Certainly “antibiotics” is top-of-mind as veterinarians adjust to the new regulations on Veterinary Feed Directives (VFDs) and prescriptions for water-based antibiotics. It seems that this transition has gone as well as it possibly could go. Swine veterinarians and pork producers spent valuable time in 2016 getting prepared for the changes. I did hear comments about the volume of VFDs being written, as well as some frustration with the need for more definitive answers to questions being posed to the US Food and Drug Administration. It is important to remember that this is a work in progress and that all involved will get better at it with time (including the regulators). The important things to remember are still the science and documentation of the right diagnosis, drug, dosage, route of administration, duration, and withdrawal.
Another aspect of antibiotic use is not using antibiotics. The seminar entitled “Antibiotic-free pork production” was very well attended. This demonstrated the interest of our members in this production niche and the pigs involved. There are also a number of commercial companies bringing products and technologies into the market. The jury is still out on where consumer demand will ultimately take this niche, but it is vital for veterinarians to be involved in the decisions that affect the pigs’ health and welfare. A demonstration of this involvement is the progress made by several veterinarians in decreasing the need for antibiotics in the finishing phase of production.

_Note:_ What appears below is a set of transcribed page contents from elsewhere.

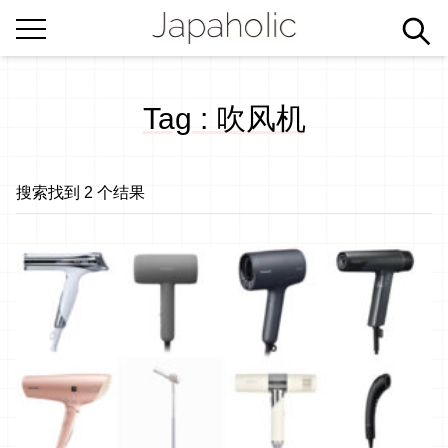
Tag : 吹风机
搜索找到 2 个结果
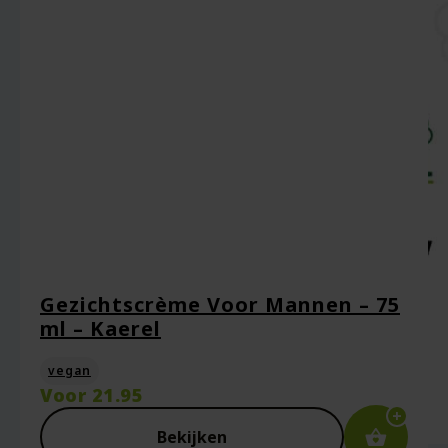
Naam
*
Gezichtscrème Voor Mannen – 75
E-mail
*
ml – Kaerel
vegan
Voor
21.95
Captcha
*
Bekijken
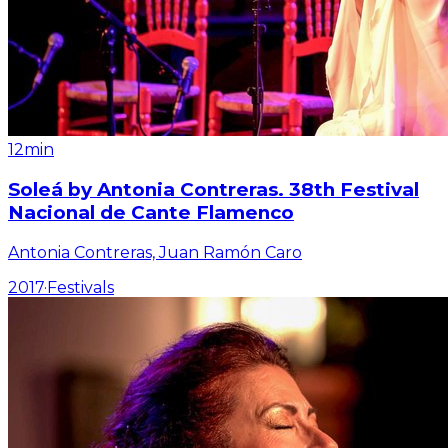
12min
Soleá by Antonia Contreras. 38th Festival
Nacional de Cante Flamenco
Antonia Contreras, Juan Ramón Caro
2017
·
Festivals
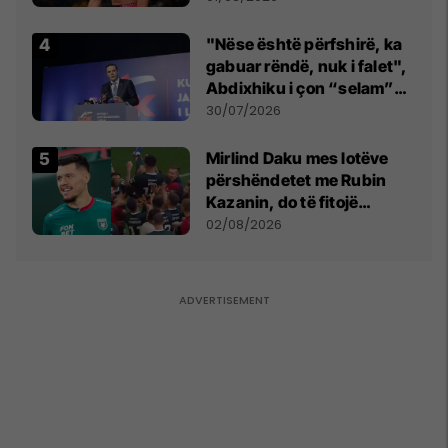
tribunat
"Nëse është përfshirë, ka
gabuar rëndë, nuk i falet",
Abdixhiku i çon “selam”
Përparim Ramës
30/07/2026
Mirlind Daku mes lotëve
përshëndetet me Rubin
Kazanin, do të fitojë
miliona te Spartak Moska
02/08/2026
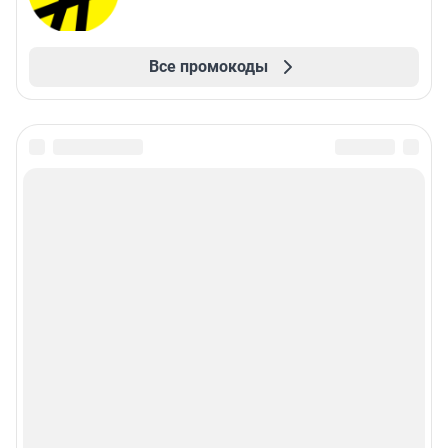
Все промокоды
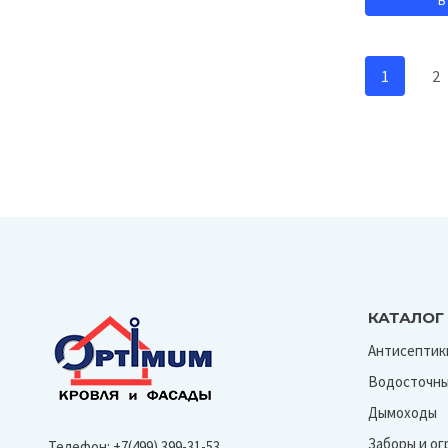
Арабика
Бежевый
1
2
Бронза
Ванильный
Голубой
Графит
Железо
Жемчуг
Золотой песок
КАТАЛОГ
Карамельный
Антисептик
Каштан с песочным швом
Водосточны
Кедр
Дымоходы
Клен
Заборы и о
Телефон:
+7(499) 399-31-53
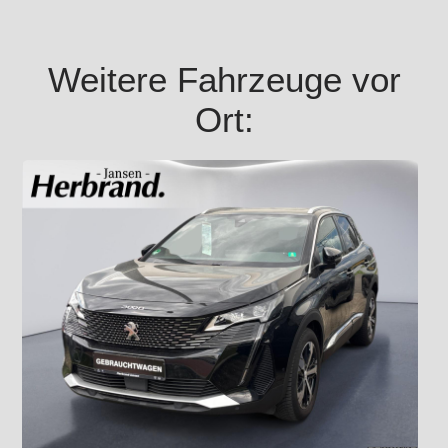
Weitere Fahrzeuge vor
Ort:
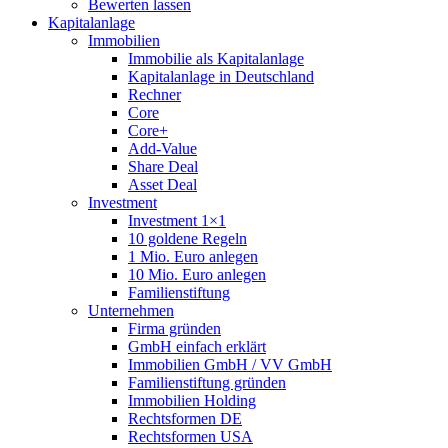
Bewerten lassen
Kapitalanlage
Immobilien
Immobilie als Kapitalanlage
Kapitalanlage in Deutschland
Rechner
Core
Core+
Add-Value
Share Deal
Asset Deal
Investment
Investment 1×1
10 goldene Regeln
1 Mio. Euro anlegen
10 Mio. Euro anlegen
Familienstiftung
Unternehmen
Firma gründen
GmbH einfach erklärt
Immobilien GmbH / VV GmbH
Familienstiftung gründen
Immobilien Holding
Rechtsformen DE
Rechtsformen USA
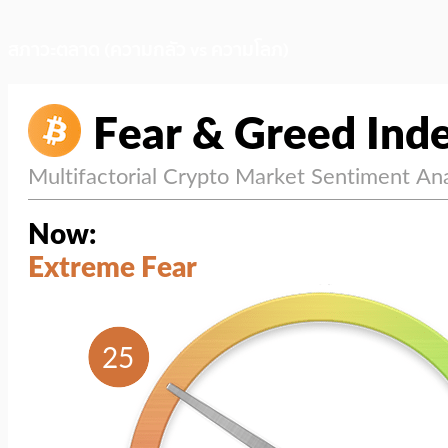
สภาวะตลาด (ความกลัว vs ความโลภ)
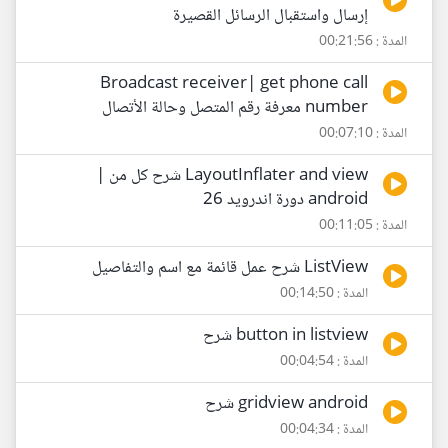
إرسال واستقبال الرسائل القصيرة
المدة : 00:21:56
Broadcast receiver| get phone call
number معرفة رقم المتصل وحالة الأتصال
المدة : 00:07:10
LayoutInflater and view شرح كل من |
android دورة اندرويد 26
المدة : 00:11:05
ListView شرح عمل قائمة مع اسم والتفاصيل
المدة : 00:14:50
button in listview شرح
المدة : 00:04:54
gridview android شرح
المدة : 00:04:34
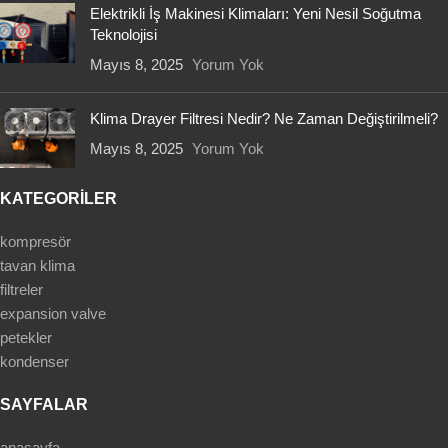
Elektrikli İş Makinesi Klimaları: Yeni Nesil Soğutma
Teknolojisi
Mayıs 8, 2025
Yorum Yok
Klima Drayer Filtresi Nedir? Ne Zaman Değiştirilmeli?
Mayıs 8, 2025
Yorum Yok
KATEGORİLER
kompresör
tavan klima
filtreler
expansion valve
petekler
kondenser
SAYFALAR
anasayfa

One constant of every AASV Annual Meeting that I have attended has been the “drugs & bugs” portions of the educational sessions. Our best-attended sessions are those covering disease diagnosis, treatment, control, prevention, and elimination. After all these years, swine veterinarians are still intimately involved in the day-to-day health concerns on the farm. As problem-solvers by nature, we sometimes find ourselves lacking the right solutions to morbidity and mortality. Mother Nature still has a way of humbling us.

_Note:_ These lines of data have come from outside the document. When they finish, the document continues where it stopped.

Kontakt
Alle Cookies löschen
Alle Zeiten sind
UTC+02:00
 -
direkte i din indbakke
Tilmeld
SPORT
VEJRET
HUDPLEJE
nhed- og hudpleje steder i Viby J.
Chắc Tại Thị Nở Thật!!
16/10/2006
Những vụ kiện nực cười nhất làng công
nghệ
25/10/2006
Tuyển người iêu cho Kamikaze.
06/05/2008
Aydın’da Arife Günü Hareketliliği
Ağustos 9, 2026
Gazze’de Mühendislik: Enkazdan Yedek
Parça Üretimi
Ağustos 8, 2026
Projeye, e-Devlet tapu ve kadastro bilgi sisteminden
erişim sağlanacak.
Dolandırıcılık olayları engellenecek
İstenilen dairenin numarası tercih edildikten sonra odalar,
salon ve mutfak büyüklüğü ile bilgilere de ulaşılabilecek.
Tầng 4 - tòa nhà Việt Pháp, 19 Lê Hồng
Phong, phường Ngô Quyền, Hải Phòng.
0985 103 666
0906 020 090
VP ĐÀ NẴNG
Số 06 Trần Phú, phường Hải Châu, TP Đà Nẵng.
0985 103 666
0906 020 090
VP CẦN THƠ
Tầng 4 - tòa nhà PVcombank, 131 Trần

One of the best examples of a humbling disease is porcine reproductive and respiratory syndrome (PRRS). It continues to be a major subject at the annual meeting and a major source of frustration for practitioners and researchers alike. The old adage of “one step forward and two steps back” seems appropriate in describing field experiences with PRRS virus (PRRSV). While we do know more about PRRSV than we did at its first discovery, it seems that we still have a long way to go to solve this challenging disease. Since 2011, the AASV has taken the position that elimination of the PRRS virus from the North American swine industry is the long-term goal. Unfortunately, the barriers to elimination are still in place.

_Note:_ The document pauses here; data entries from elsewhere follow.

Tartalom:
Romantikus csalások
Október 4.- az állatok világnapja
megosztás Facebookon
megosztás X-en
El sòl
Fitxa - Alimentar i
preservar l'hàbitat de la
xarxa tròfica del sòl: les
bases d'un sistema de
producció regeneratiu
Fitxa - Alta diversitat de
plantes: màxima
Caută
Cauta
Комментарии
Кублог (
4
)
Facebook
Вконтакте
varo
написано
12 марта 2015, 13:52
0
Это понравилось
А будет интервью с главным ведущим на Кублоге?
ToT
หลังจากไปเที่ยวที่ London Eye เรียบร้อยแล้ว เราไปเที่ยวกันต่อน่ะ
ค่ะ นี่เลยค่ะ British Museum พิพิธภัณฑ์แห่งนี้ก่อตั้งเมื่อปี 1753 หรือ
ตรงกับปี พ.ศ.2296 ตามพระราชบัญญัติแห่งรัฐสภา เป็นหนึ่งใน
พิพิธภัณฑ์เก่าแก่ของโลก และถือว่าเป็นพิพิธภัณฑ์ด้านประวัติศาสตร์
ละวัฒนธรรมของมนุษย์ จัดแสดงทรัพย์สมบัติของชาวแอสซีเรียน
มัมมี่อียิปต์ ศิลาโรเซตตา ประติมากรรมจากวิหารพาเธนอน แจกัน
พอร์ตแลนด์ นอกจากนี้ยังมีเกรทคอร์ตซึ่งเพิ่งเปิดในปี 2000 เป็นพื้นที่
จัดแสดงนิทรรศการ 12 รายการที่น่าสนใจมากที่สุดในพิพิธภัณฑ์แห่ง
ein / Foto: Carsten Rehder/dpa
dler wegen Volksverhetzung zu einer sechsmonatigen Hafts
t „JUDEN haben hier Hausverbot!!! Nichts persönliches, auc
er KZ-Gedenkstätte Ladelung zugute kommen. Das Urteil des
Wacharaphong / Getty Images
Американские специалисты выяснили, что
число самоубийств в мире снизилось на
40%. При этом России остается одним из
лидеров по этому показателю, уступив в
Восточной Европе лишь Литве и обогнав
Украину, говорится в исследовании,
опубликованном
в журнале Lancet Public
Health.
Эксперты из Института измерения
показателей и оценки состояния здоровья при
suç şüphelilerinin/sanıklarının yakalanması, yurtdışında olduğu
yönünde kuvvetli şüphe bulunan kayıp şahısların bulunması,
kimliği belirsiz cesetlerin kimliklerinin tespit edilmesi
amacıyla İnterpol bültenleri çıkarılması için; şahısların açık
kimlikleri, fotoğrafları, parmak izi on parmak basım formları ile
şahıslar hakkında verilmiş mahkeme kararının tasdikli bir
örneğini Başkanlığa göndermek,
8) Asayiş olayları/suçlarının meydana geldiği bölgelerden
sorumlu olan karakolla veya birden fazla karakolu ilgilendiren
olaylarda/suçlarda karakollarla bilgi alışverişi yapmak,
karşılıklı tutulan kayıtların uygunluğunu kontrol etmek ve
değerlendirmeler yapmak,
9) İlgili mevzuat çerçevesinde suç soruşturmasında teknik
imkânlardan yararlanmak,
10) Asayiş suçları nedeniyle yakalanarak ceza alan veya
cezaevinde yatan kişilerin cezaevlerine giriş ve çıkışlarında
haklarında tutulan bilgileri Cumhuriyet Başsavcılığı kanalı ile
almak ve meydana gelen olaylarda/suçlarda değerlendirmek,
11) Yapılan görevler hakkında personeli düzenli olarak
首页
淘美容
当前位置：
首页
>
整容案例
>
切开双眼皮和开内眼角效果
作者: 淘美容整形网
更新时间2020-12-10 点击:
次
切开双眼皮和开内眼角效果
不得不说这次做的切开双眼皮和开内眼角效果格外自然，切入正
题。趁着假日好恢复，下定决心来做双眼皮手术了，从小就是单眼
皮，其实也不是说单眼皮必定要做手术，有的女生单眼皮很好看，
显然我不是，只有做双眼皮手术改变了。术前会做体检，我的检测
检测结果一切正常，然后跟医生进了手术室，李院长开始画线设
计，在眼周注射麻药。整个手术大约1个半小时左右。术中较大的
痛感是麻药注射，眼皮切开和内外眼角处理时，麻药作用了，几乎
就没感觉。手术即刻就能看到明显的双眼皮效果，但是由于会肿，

In recognition of the historic and ongoing challenges associated with PRRS, the AASV PRRS Task Force is embarking on a new dialogue. It is an effort to better understand the gaps in knowledge of PRRS and to examine the successes as well as the failures in PRRS control and elimination. I hope it can be an opportunity for a thoughtful approach that includes thinking in the box, beside the box, and outside the box. I suspect that it will be an intense discussion, perhaps even contentious at times. The keys to a successful dialogue will be the participants’ abilities to remain respectful of differing opinions while keeping an open and objective approach to new possibilities. Setting aside our differences, biases, preconceived ideas, and proprietary interests will enable an effort resulting in action towards the shared goal of beating PRRS.
One last topic from the hallways of the meeting in Denver is the upcoming 50th anniversary of the AASV Annual Meeting, which takes place in 2019. In visiting with some members, it became clear that honoring our beginnings as an association is more than a maudlin display of sentimentalism. It is an appreciation and understanding of how we have survived and thrived through the decades by remaining true to our values and our mission of increasing the knowledge of swine veterinarians. I welcome the participation of our members in preparing for the 50th anniversary. All ideas are welcome, whether from a long-time member or a recent graduate. The key is honoring our past with an eye to a successful and sustainable future.